Start of SUPPLIED DATA

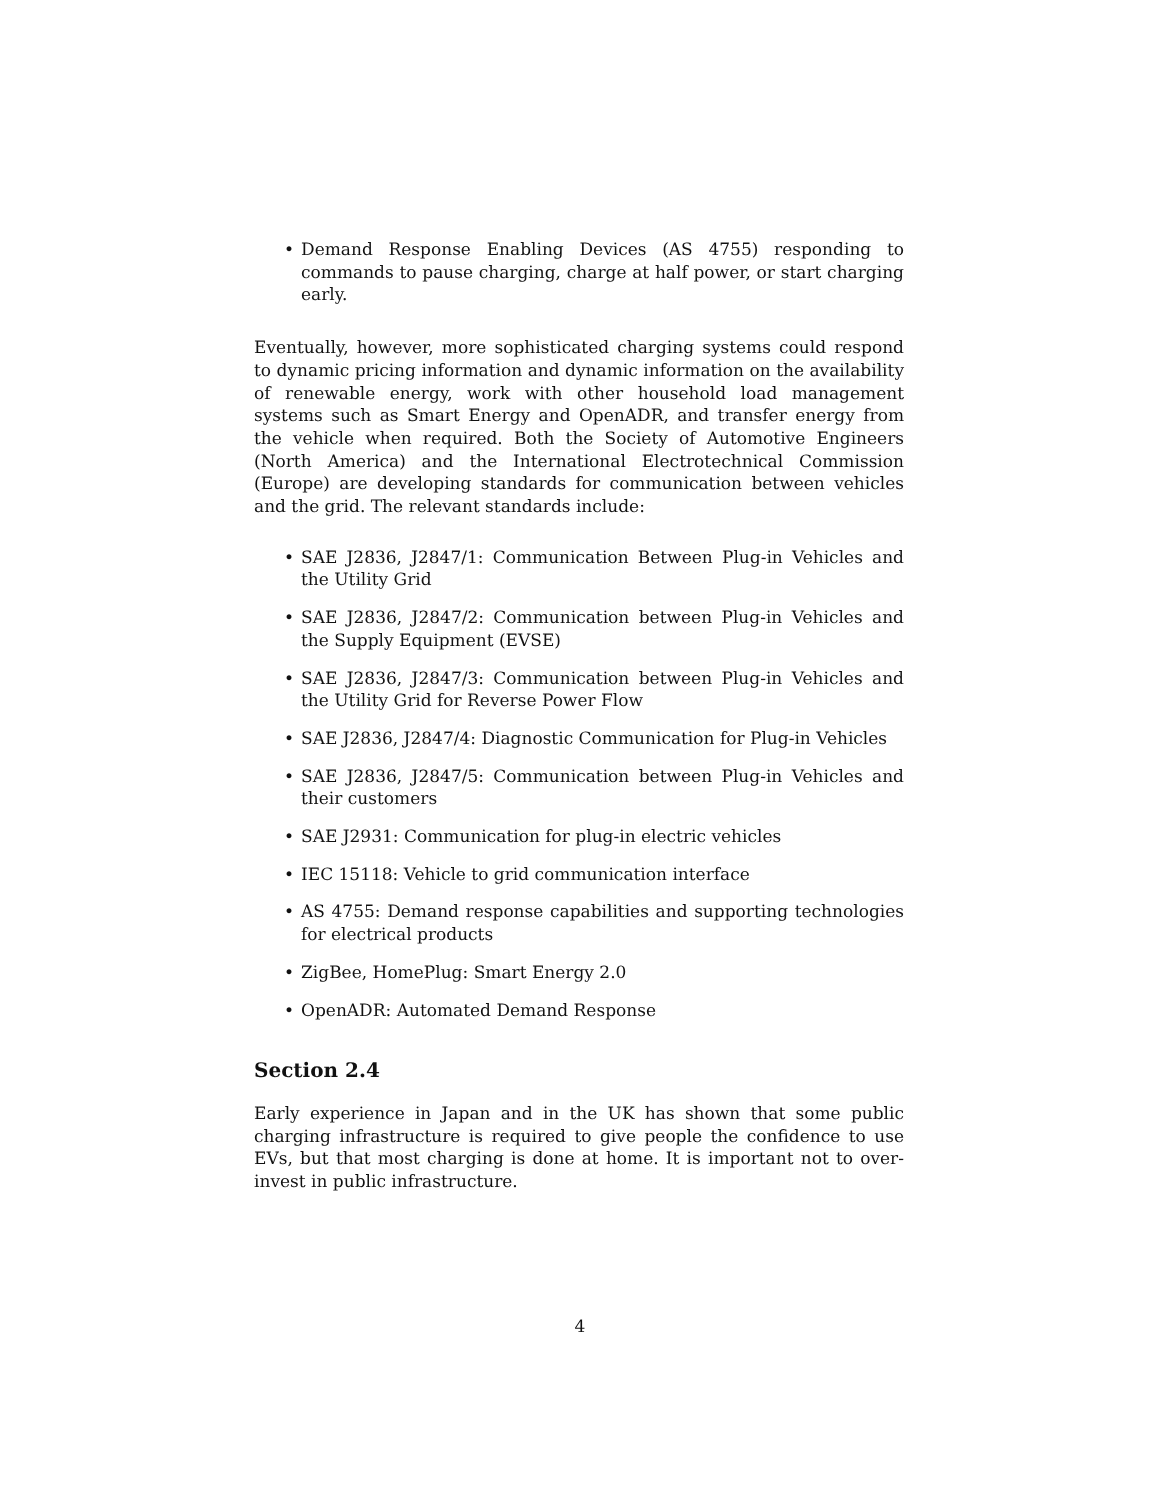• Demand Response Enabling Devices (AS 4755) responding to commands to pause charging, charge at half power, or start charging early.
Eventually, however, more sophisticated charging systems could respond to dynamic pricing information and dynamic information on the availability of renewable energy, work with other household load management systems such as Smart Energy and OpenADR, and transfer energy from the vehicle when required. Both the Society of Automotive Engineers (North America) and the International Electrotechnical Commission (Europe) are developing standards for communication between vehicles and the grid. The relevant standards include:
• SAE J2836, J2847/1: Communication Between Plug-in Vehicles and the Utility Grid
• SAE J2836, J2847/2: Communication between Plug-in Vehicles and the Supply Equipment (EVSE)
• SAE J2836, J2847/3: Communication between Plug-in Vehicles and the Utility Grid for Reverse Power Flow
• SAE J2836, J2847/4: Diagnostic Communication for Plug-in Vehicles
• SAE J2836, J2847/5: Communication between Plug-in Vehicles and their customers
• SAE J2931: Communication for plug-in electric vehicles
• IEC 15118: Vehicle to grid communication interface
• AS 4755: Demand response capabilities and supporting technologies for electrical products
• ZigBee, HomePlug: Smart Energy 2.0
• OpenADR: Automated Demand Response
Section 2.4
Early experience in Japan and in the UK has shown that some public charging infrastructure is required to give people the confidence to use EVs, but that most charging is done at home. It is important not to over-invest in public infrastructure.
4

End of SUPPLIED DATA

• **EXERCISE DETAILS**:
Every line that contains "Energy" should be copied out of the data.

• **EXERCISE SOLUTION**:
Eventually, however, more sophisticated charging systems could respond to dynamic pricing information and dynamic information on the availability of renewable energy, work with other household load management systems such as Smart Energy and OpenADR, and transfer energy from the vehicle when required. Both the Society of Automotive Engineers (North America) and the International Electrotechnical Commission (Europe) are developing standards for communication between vehicles and the grid. The relevant standards include:
• ZigBee, HomePlug: Smart Energy 2.0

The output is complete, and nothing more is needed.